If a function $f$ is defined as $f:Z\to Z,f\left(n\right)=\{\begin{array}{c}\frac{n}{2}:n\text{is even}\\ \frac{-n+1}{2}:n\text{is odd}\end{array}$ then prove that $f$ is onto but not one-one.

Answer 1

$f:z\to z$; $f\left(n\right)=\{\begin{array}{c}\frac{n}{2}:niseven\\ \frac{-n+1}{2}:nisodd\end{array}$

checking one-one

$f\left(2\right)=\frac{2}{2}=1$ (Since 1 is even)

$f(-1)=-\frac{(-1)+1}{2}=\frac{2}{2}=1$ (Since $-1$ is odd)
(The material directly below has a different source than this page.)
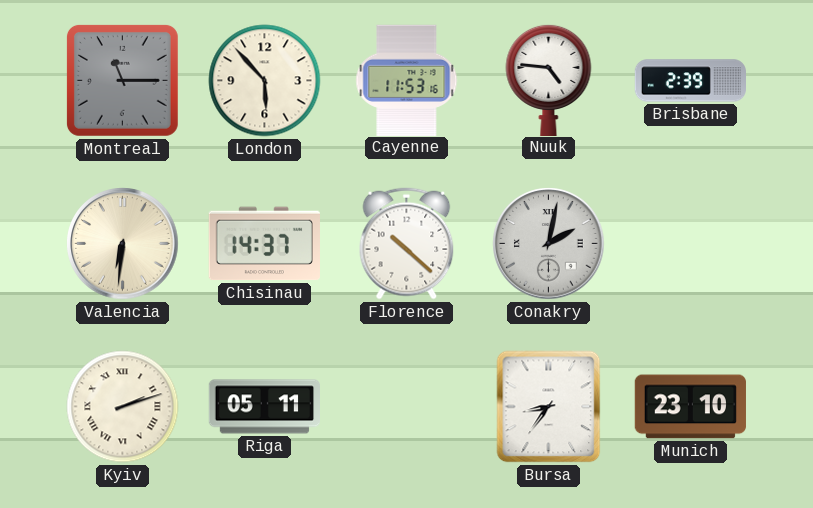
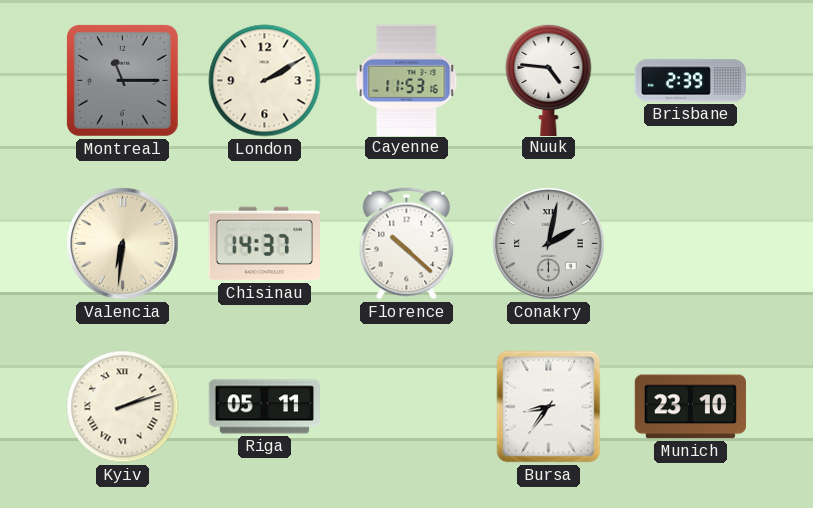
London: 5:53 -> 2:10
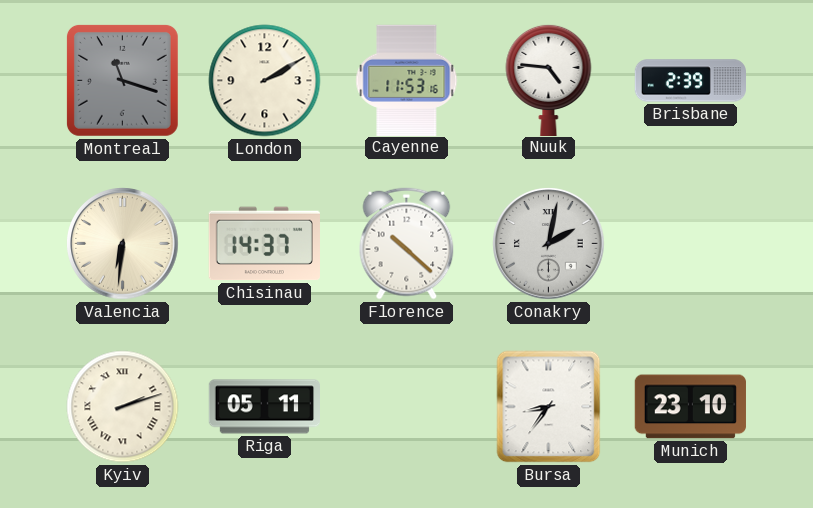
Montreal: 11:15 -> 11:18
Since, $f\left(2\right)=f(-1)$ but $2\ne -1$

Both $f\left(2\right)$ and $f(-1)$ have same image i.e $1$

$\therefore$ $f$ is not one-one

Checking onto

Let $f\left(x\right)=y$, such that $y\in z$

When $n$ is odd

$\frac{-n+1}{2}=y\Rightarrow -n+1=2y\Rightarrow n=1-2y$

Hence for $y$ is an integer $n=1-2y$ is also an integer i.e. $n\in z$

When $n$ is even

$\frac{n}{2}=y\Rightarrow n=2y$

Hence for $y$ is an integer, $n=2y$ is also an integer i.e., $n\in z$

Thus, $f$ is onto but not one-one.